Use the :mod:`recount3.config` helpers to inspect or clear the cache:

.. code:: python

   from recount3 import recount3_cache, recount3_cache_files, recount3_cache_rm

   print(recount3_cache())          # Path to the cache directory
   print(recount3_cache_files())    # List all cached files

   # Remove only junction files (dry run first):
   removed = recount3_cache_rm(
       predicate=lambda p: ".junctions." in p.name,
       dry_run=True,
   )
   print(f"Would remove {len(removed)} files.")

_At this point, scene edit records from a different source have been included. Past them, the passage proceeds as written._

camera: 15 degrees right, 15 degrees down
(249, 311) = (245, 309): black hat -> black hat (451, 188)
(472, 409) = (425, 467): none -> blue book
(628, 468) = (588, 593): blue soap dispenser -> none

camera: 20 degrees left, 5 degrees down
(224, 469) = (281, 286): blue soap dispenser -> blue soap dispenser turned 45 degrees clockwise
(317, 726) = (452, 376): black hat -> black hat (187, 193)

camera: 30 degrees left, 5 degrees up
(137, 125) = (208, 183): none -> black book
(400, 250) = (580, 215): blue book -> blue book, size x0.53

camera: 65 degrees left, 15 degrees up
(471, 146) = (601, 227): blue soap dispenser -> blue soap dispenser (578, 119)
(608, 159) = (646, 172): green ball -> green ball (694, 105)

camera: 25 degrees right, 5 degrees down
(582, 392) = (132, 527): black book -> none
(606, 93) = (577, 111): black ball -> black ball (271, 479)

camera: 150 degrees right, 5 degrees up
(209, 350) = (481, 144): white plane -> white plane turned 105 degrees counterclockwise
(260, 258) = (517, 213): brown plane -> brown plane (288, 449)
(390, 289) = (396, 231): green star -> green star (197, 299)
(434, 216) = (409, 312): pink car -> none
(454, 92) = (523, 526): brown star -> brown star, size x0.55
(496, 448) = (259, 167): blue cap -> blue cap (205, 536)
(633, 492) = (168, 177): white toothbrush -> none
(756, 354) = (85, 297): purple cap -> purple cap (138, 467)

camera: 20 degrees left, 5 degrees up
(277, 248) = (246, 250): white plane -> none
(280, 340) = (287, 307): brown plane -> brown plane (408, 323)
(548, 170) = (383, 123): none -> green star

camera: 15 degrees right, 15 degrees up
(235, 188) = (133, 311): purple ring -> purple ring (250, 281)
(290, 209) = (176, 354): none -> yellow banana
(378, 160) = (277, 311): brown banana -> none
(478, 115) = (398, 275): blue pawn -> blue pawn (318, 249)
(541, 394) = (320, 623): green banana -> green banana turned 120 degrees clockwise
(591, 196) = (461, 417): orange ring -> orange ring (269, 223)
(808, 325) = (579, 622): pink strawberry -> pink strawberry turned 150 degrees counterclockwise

The cache directory and other settings can be overridden via environment
variables (``RECOUNT3_CACHE_DIR``, ``RECOUNT3_URL``, etc.) or by
constructing a custom :class:`~recount3.config.Config` and passing it to
any resource or search function.


SRA Attribute Expansion
-----------------------

recount3 stores SRA sample attributes as a single pipe-delimited string
column.  :func:`recount3.se.build_ranged_summarized_experiment` expands
them automatically, but you can also call the helper directly:

.. code:: python

   from recount3.se import expand_sra_attributes

   rse_expanded = expand_sra_attributes(rse)
   col_data = rse_expanded.coldata.to_pandas()
   # Columns like "sra_attribute.age", "sra_attribute.disease" are now present.